Reputation: 29
To start off, I am a novice in C.
I stumbled across an example, which asked the user to decrypt a c-file (which contains 1's complement of another c-file).
Normally, you would copy the characters using the following statement
while ((ch = fgetc(fs)) != EOF)
but I am having trouble, while decrypting the file. I tried the following -
while (~(ch = fgetc(fs)) != EOF)
the result is - the program is going into indefinite loop. I tried using the ASCII value of EOF (which is 26), but even that didn't work in my favor.
Any help would be appreciated. Thanks in advance.
/* program to decrypt the file */
Here is the full code -
#include<stdio.h>
#include<stdlib.h>
void main()
{
FILE *fs, *ft;
char ch;
fs = fopen("xyz.c", "r");
ft = fopen("xyz1.c", "w");
if((fs == NULL) || (ft == NULL))
{
printf("Cannot open the file.\n");
exit(1);
}
while (~(ch = fgetc(fs)) != EOF)
fputc(~ch, ft);
fclose(fs);
fclose(ft);
}
Upvotes: 0
Views: 104
Reputation: 8494
EOF is a marker that signals that the end of file (or stream) has been reached. Now, such marker is not handled by you - you cannot modify it (or encrypt it, in this case), since it's internally managed by the underlying file system.

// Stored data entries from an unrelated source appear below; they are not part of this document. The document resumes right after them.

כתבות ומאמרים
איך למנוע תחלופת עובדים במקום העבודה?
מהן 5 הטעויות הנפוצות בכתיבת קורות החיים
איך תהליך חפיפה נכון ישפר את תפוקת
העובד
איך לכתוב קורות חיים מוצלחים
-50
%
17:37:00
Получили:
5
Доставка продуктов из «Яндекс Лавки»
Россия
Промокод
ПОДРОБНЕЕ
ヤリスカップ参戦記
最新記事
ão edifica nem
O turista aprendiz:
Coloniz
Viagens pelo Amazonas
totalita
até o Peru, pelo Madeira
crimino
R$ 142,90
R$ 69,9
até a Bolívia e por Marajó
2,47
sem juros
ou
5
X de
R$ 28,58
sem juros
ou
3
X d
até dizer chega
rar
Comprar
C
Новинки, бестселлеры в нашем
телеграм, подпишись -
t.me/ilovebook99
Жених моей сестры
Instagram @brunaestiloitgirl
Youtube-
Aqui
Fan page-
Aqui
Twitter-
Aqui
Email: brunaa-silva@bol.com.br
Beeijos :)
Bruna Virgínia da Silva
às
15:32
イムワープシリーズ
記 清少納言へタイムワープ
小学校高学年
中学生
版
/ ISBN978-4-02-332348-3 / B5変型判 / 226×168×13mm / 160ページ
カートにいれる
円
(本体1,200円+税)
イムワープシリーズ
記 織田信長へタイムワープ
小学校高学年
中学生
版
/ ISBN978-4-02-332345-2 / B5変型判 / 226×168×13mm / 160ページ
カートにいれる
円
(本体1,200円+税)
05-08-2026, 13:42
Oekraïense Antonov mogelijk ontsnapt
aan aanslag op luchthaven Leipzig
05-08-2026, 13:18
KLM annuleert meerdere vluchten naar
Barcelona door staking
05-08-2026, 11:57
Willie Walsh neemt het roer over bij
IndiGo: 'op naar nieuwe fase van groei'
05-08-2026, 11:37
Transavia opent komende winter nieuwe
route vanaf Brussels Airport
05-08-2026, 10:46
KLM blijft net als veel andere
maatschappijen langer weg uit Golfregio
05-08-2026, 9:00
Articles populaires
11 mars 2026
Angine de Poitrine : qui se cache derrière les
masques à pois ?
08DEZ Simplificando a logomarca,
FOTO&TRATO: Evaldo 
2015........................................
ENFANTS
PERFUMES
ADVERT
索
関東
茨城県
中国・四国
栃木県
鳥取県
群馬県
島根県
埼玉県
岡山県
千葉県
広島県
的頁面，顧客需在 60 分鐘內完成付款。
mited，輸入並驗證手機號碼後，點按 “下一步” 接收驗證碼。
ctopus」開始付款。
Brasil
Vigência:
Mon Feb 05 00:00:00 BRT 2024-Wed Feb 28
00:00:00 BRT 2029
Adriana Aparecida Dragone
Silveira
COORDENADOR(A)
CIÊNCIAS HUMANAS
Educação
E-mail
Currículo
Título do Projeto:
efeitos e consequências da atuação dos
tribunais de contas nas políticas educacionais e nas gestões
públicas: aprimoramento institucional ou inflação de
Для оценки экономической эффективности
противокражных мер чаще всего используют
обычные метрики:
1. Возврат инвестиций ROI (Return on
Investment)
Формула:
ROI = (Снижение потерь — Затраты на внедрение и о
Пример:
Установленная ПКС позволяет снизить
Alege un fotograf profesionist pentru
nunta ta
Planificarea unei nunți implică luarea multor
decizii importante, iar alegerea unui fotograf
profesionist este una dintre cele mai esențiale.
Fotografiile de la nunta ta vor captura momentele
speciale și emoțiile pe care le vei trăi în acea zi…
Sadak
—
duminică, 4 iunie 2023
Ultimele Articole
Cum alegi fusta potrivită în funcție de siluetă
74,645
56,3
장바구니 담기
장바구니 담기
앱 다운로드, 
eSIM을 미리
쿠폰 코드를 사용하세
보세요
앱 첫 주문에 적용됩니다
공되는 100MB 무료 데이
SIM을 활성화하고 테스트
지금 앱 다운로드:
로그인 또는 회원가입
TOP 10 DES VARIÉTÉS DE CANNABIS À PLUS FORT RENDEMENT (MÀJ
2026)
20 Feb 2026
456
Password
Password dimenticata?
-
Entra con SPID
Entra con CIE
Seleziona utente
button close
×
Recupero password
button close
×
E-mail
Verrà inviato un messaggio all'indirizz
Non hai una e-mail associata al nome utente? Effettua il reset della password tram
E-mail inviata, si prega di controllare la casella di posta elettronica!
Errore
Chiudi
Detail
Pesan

Therefore, checking for ~EOF
is logically wrong and will only catch that specific value (EOF
is -1
on most implementations, so ~-1
is 0
).
Simply:
int ch;
while ( (ch = fgetc(fs)) != EOF )
int decoded = ~ch;
Upvotes: 2
Reputation: 263177
You need to compare the value returned to fgetc(fs)
to EOF
. Only apply the ~
operator to it after you've done that comparison.
And applying ~
to the result of fgetc()
is going to cause problems. For example, if you read the letter 'a'
, the value of ch
(which needs to be an int
, not char
) is going to be 97
(assuming an ASCII-based system). ~97
is going to be a very large negative number, probably somewhere around -2 billion. You'll need to grab just the low-order bits of the result.